**QUOTED PASSAGE**:

# outdoor floodlight vs. mh?



## morris (Apr 13, 2009)

Hey all.
I hope there's somebody that can explain this to me.
wanted to know, what is the deffirence between outdoor floodlights and metal halides?
Isn't it possible to use floodlightd instead of mh?


----------



## TAB (Feb 7, 2009)

there is a huge diffrence. they are not interchangeable. You won't get the spectrum you need from a flood light.


----------



## gpodio (Feb 4, 2004)

A flood light is still incandescent or halogen based, it just has a reflector on it... A compact fluorescent flood can be used, but available wattages are well below those we can obtain with metal halide. So in the end, same reasons why we don't use traditional light bulbs... too much heat output (inefficient) and poor spectrum for the most part.


----------



## Mowze (Nov 12, 2008)

You can get MH outdoor floodlights...


----------



## Markw78 (May 6, 2004)

It depends on the flood lights.

Some are even giant compact flourescents now. Some are High Pressure Sodium, some are Metal Halide, and some may even still be mercury vapor. all are capable of growing plants, all look a little different.

**GIVEN DATA**:
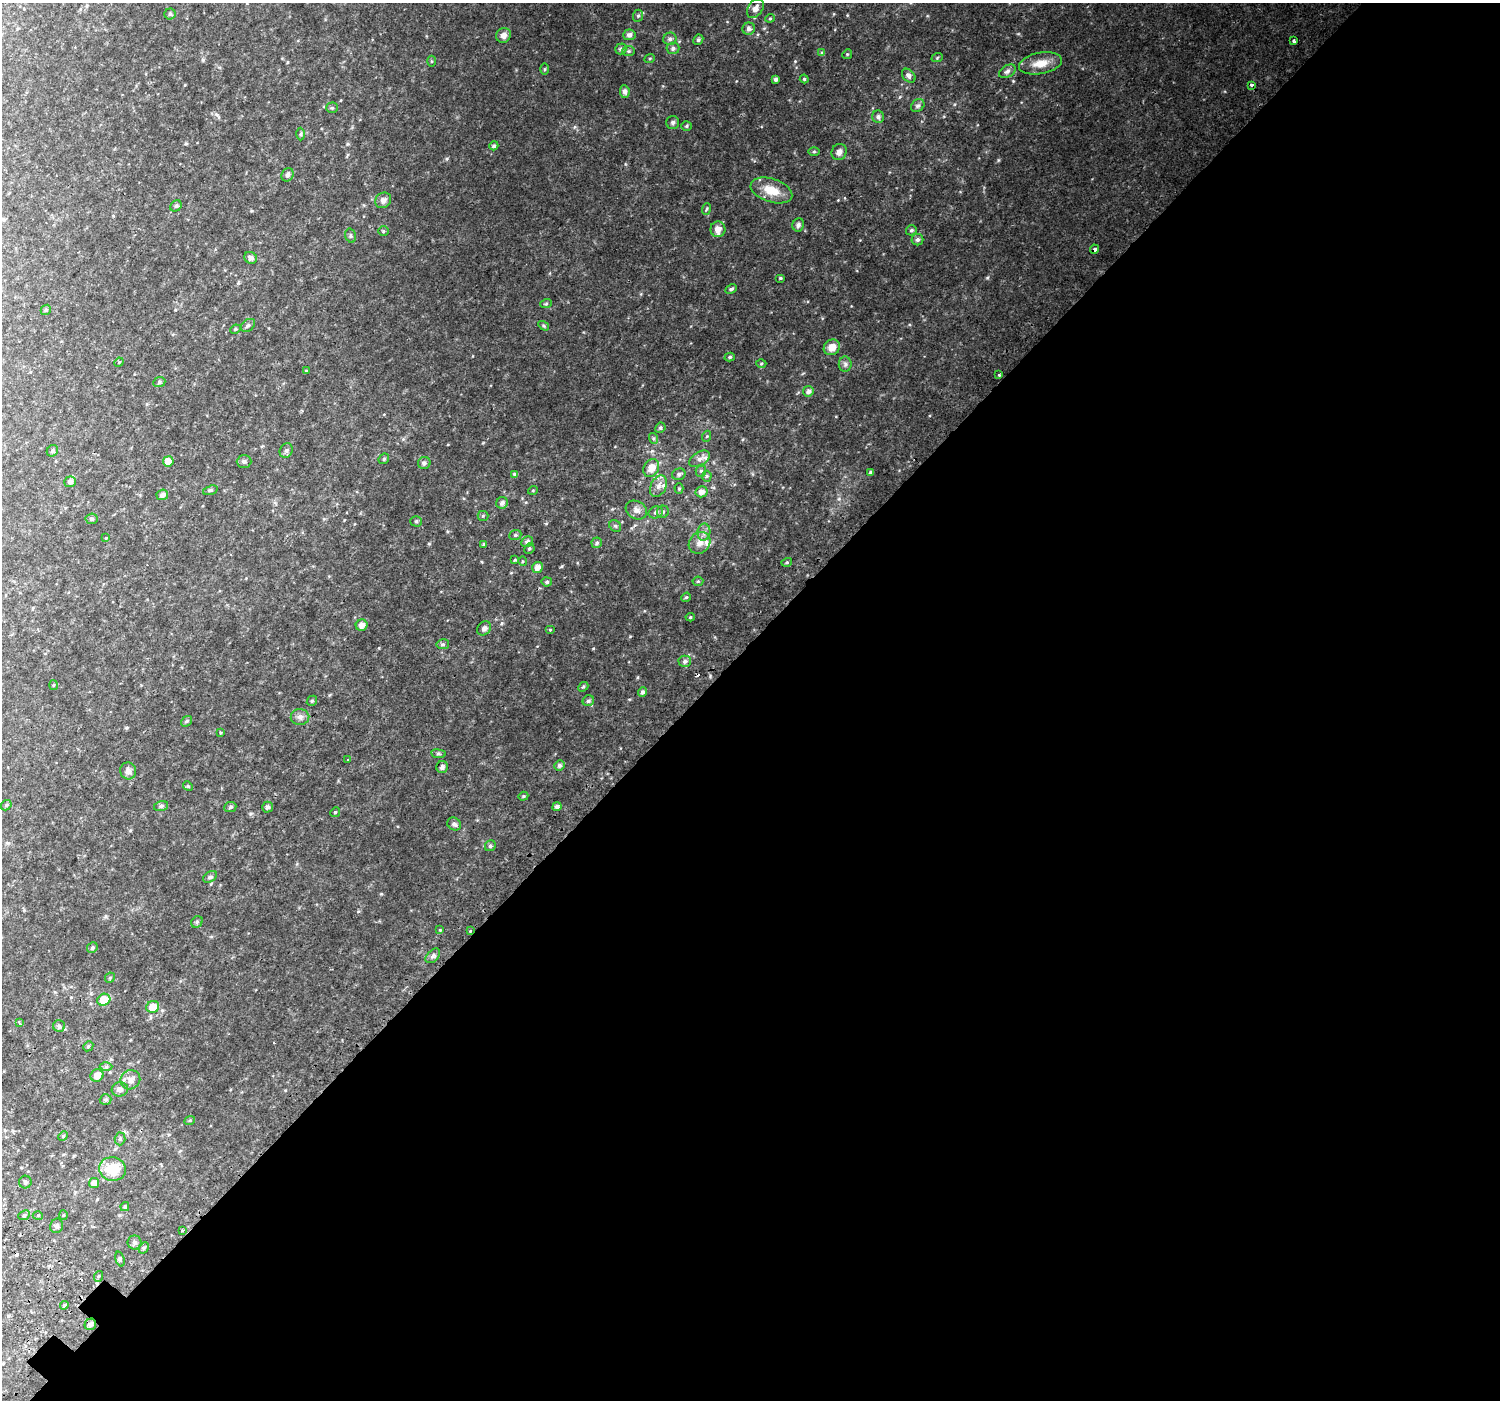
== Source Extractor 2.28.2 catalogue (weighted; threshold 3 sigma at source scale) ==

**TASK GOAL**:
Print the whole forum thread on outdoor floodlights versus metal halides word for word.

**EXERCISE RESPONSE**:
# outdoor floodlight vs. mh?



## morris (Apr 13, 2009)

Hey all.
I hope there's somebody that can explain this to me.
wanted to know, what is the deffirence between outdoor floodlights and metal halides?
Isn't it possible to use floodlightd instead of mh?


----------



## TAB (Feb 7, 2009)

there is a huge diffrence. they are not interchangeable. You won't get the spectrum you need from a flood light.


----------



## gpodio (Feb 4, 2004)

A flood light is still incandescent or halogen based, it just has a reflector on it... A compact fluorescent flood can be used, but available wattages are well below those we can obtain with metal halide. So in the end, same reasons why we don't use traditional light bulbs... too much heat output (inefficient) and poor spectrum for the most part.


----------



## Mowze (Nov 12, 2008)

You can get MH outdoor floodlights...


----------



## Markw78 (May 6, 2004)

It depends on the flood lights.

Some are even giant compact flourescents now. Some are High Pressure Sodium, some are Metal Halide, and some may even still be mercury vapor. all are capable of growing plants, all look a little different.